ABOUT THIS EXERCISE: In the listing that follows, the lines starting at the one containing "index pip: (357, 337)" and ending at the one containing "pinky mcp: (471, 391)" are to be returned exactly, both boundary lines included, and no others.
-- INFORMATION SUPPLIED follows --
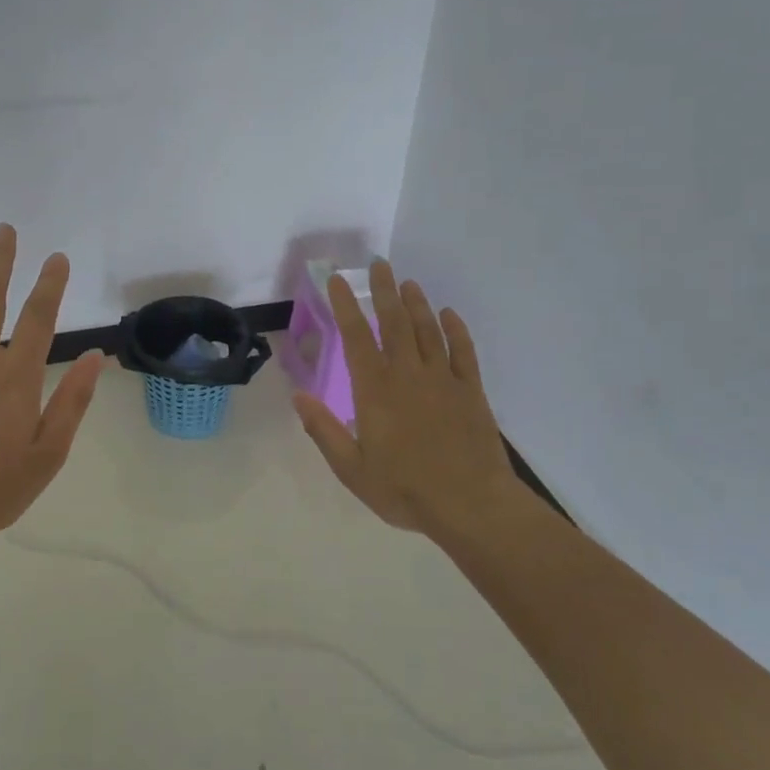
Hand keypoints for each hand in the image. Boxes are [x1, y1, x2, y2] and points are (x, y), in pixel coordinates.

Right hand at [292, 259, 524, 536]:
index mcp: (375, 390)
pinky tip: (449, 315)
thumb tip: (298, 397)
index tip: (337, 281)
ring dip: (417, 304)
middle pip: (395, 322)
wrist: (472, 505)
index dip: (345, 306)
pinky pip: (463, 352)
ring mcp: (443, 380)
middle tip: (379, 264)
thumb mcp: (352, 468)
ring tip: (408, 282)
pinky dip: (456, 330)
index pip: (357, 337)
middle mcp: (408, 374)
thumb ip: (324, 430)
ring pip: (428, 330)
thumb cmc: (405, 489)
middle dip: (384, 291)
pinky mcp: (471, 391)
-- INFORMATION SUPPLIED concluded --
-- INFORMATION SUPPLIED follows --
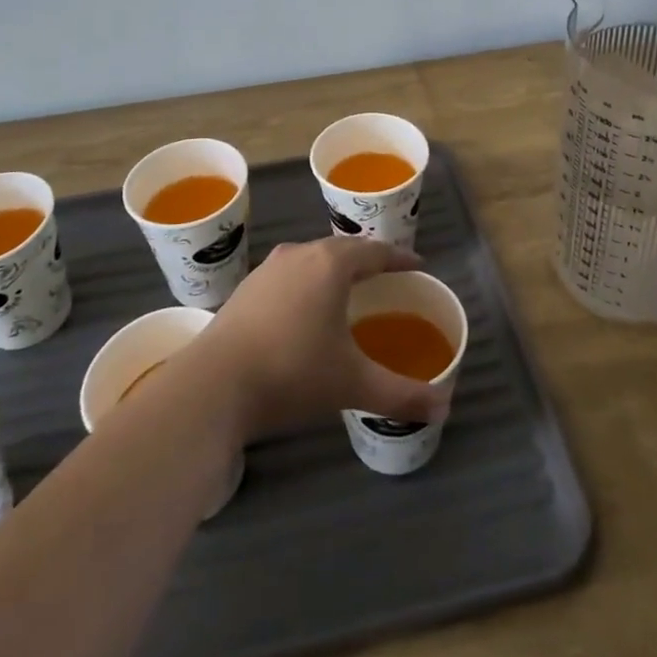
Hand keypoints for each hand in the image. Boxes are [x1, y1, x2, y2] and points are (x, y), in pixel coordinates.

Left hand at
-- INFORMATION SUPPLIED concluded --
SOLUTION FOR THIS EXERCISE:
index pip: (357, 337)
middle mcp: (408, 374)
thumb ip: (324, 430)
ring pip: (428, 330)
thumb cmc: (405, 489)
middle dip: (384, 291)
pinky mcp: (471, 391)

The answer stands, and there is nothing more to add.